В сентябре 1947 года мама, будучи беременной, решила ехать в Рыбинск25. По дороге на станцию зашла в медпункт во Фроловском. Там ей сказали: «Поезжай спокойно – еще неделю не родишь». Она и пошла дальше на поезд в Шестихино, а это еще пять километров. По дороге начались схватки, еле дошла до станции. Родила в медпункте кирпичного завода.
Я гуляла на улице, когда мне кто-то сказал о том, что мама родила мне братика. Не заходя домой, ничего не сказав бабушке и ничего с собой не взяв, пошла к маме в Шестихино. Она лежала на деревянной койке, отгороженная от всех простыней, а сбоку к ней прижимался завернутый в ее юбку, маленький, красный Алексей. Мама спросила, что я с собой принесла. Я ответила: «Ничего». Тогда мама велела мне идти назад и сказать обо всем бабушке. Потом маму увезли на поезде в Рыбинск, а там ее встретила скорая помощь.
Этой же осенью к нам окончательно вернулся папа. Вернулся, не снявшись с партучета. Его не отпускали из Уфы. Все его просьбы и доводы парторг отметал убийственным: «Партия лучше знает, где нужнее кадры». Мама посылала туда документы о моей болезни, о своей беременности – бесполезно. Папа договорился с начальником цеха, получил расчет и уехал, невзирая на угрозы парторга.

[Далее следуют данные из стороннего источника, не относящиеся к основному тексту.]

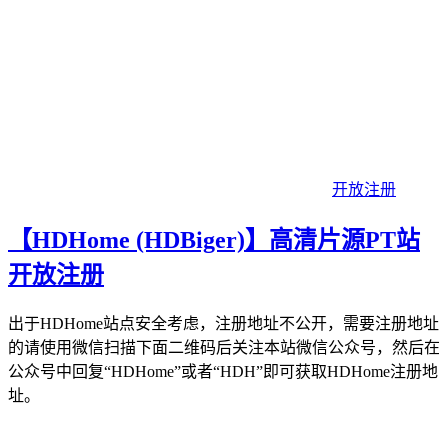
开放注册
【HDHome (HDBiger)】高清片源PT站
开放注册
出于HDHome站点安全考虑，注册地址不公开，需要注册地址
的请使用微信扫描下面二维码后关注本站微信公众号，然后在
公众号中回复“HDHome”或者“HDH”即可获取HDHome注册地
址。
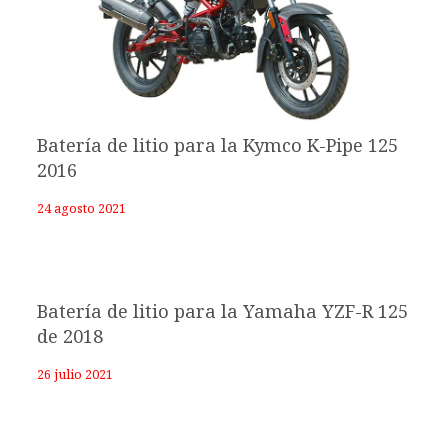
Batería de litio para la Kymco K-Pipe 125
2016
24 agosto 2021
Batería de litio para la Yamaha YZF-R 125
de 2018
26 julio 2021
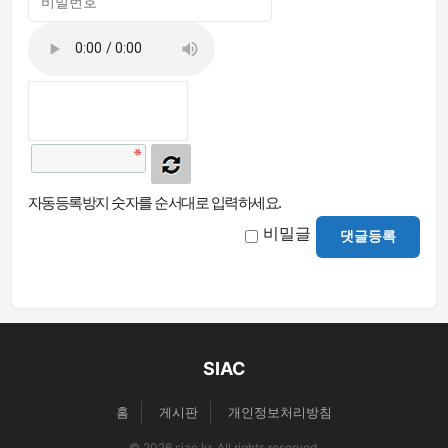
자동등록방지 숫자를 순서대로 입력하세요.
비밀글
댓글등록
SIAC
홈
게시판
개인정보처리방침
© 2026 siac.kr. All rights reserved.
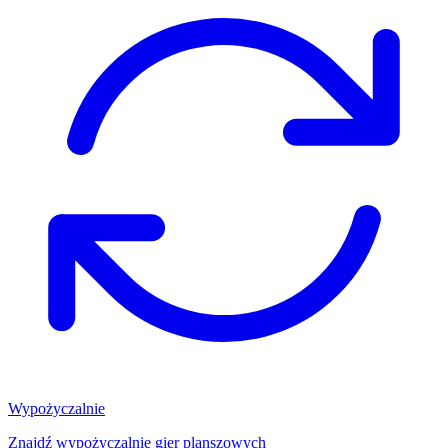
Wypożyczalnie
Znajdź wypożyczalnię gier planszowych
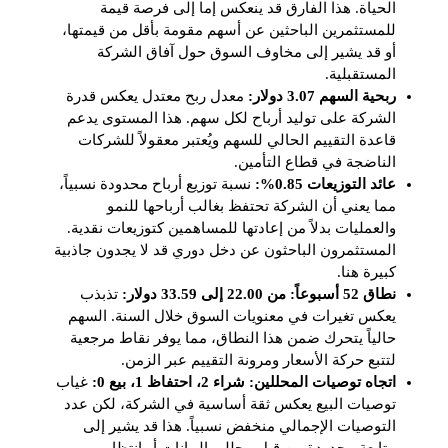
الحياة. هذا الفارق قد ينعكس إما إلى فرصة قيمة
للمستثمرين الباحثين عن أسهم مقومة بأقل من قيمتها،
أو قد يشير إلى مخاوف السوق حول آفاق الشركة
المستقبلية.
ربحية السهم 3.07 دولار:
معدل ربح معتدل يعكس قدرة
الشركة على توليد أرباح لكل سهم. هذا المستوى يدعم
قاعدة التقييم الحالي للسهم ويُعتبر معقولاً للشركات
الناضجة في قطاع التأمين.
عائد التوزيعات 0.85%:
نسبة توزيع أرباح محدودة نسبياً،
مما يعني أن الشركة تحتفظ بغالب أرباحها للنمو
والعمليات بدلاً من إعادتها للمساهمين كتوزيعات نقدية.
المستثمرون الباحثون عن دخل دوري قد لا يجدون جاذبية
كبيرة هنا.
نطاق 52 أسبوعاً: من 22.00 إلى 33.59 دولار:
تذبذب
يعكس تغيرات في معنويات السوق خلال السنة. السهم
حالياً يتحرك ضمن هذا النطاق، مما يوفر نقاط مرجعية
لتتبع حركة الأسعار ومرونة التقييم عبر الزمن.
اتجاه توصيات المحللين: شراء 2، احتفاظ 1، بيع 0:
غياب
توصيات البيع يعكس ثقة أساسية في الشركة، لكن عدد
التوصيات الإجمالي منخفض نسبياً. هذا قد يشير إلى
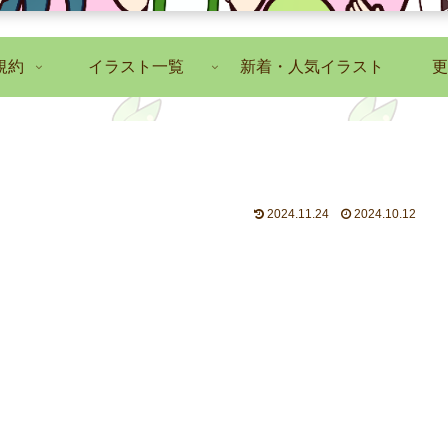
規約
イラスト一覧
新着・人気イラスト
更
2024.11.24
2024.10.12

Потом он несколько раз из Рыбинска писал в Уфу, чтобы выслали партийные документы – безответно. В конце концов его вызвали в Ярославский обком партии и поставили условие – незамедлительно погаси задолженность по партвзносам или исключим из партии. Папа отказался гасить задолженность: «Не моя вина, что в Уфе с учета не снимали. А сейчас денег нет: троих детей и жену надо кормить». И папу исключили из партии.
Конец сороковых
На двадцатом заводе начальство предложило папе продолжить работу старшим мастером, но он не согласился: «Надо помочь, помогу, а работать хочу простым фрезеровщиком – зарплата выше, сейчас это главное – семье надо выбираться из нищеты». Так он стал работать в цехе, где изготовляли приспособления для обработки деталей моторов, часто задерживался на работе, чтобы с главным технологом и начальником цеха обсудить, как что лучше сделать. Завод выделил нам две комнаты в коммунальной квартире в десятом доме на улице Молодежной. Дом был шлакоблочный. Боковая стена зимой промерзала. Позднее выяснилось, что в войну, во время бомбардировки, она была разрушена взрывом бомбы. Фашисты тогда метили в расположенное рядом здание 33-й школы. Там тогда располагался госпиталь и на крыше во всю ее длину был нарисован красный крест. Когда рисовали крест, думали, немцам не чуждо милосердие к раненым и увечным людям – ан просчитались. Стену нашего дома восстановили еще в войну, но наспех, а потому некачественно.
В комнатах было печное отопление. Печь держала тепло плохо и быстро остывала. Тяга была слабая, приходилось очень долго разжигать печь, но, и будучи прогретой, она периодически выпускала в комнату кольца дыма. Чтобы не угореть, мы даже в лютые морозы вынуждены были без конца проветривать помещения, открывая двери и форточку. Мебели у нас не было никакой. Я делала уроки на полу.
В первые же дни учебы учительница по математике, наш классный руководитель, пригрозила мне переводом из пятого класса в четвертый, потому что я не смогла рассказать ей правила деления на три. Но по русскому языку у меня были хорошие оценки, а по истории я получила единственную в классе пятерку, рассказав о Римской империи, поэтому другие учителя уговорили ее дать мне время, чтобы подучила предмет. Как-то в ноябре она зашла к нам в гости, понюхала въевшийся в стены запах гари, увидела маму, сидящую на полу с младенцем, меня, притулившуюся с учебником возле печки… Вероятно, она планировала высказать претензии родителями по поводу моих знаний математики, чтобы были со мной построже, не позволяли лениться, но увиденное настолько ее потрясло, что она сказала маме, будто просто ходит по домам своих учеников – посмотреть, кто как живет. После того неожиданного визита она резко переменила свое отношение ко мне и теперь даже ставила в пример другим, как надо относиться к учебе, несмотря на внешние трудности.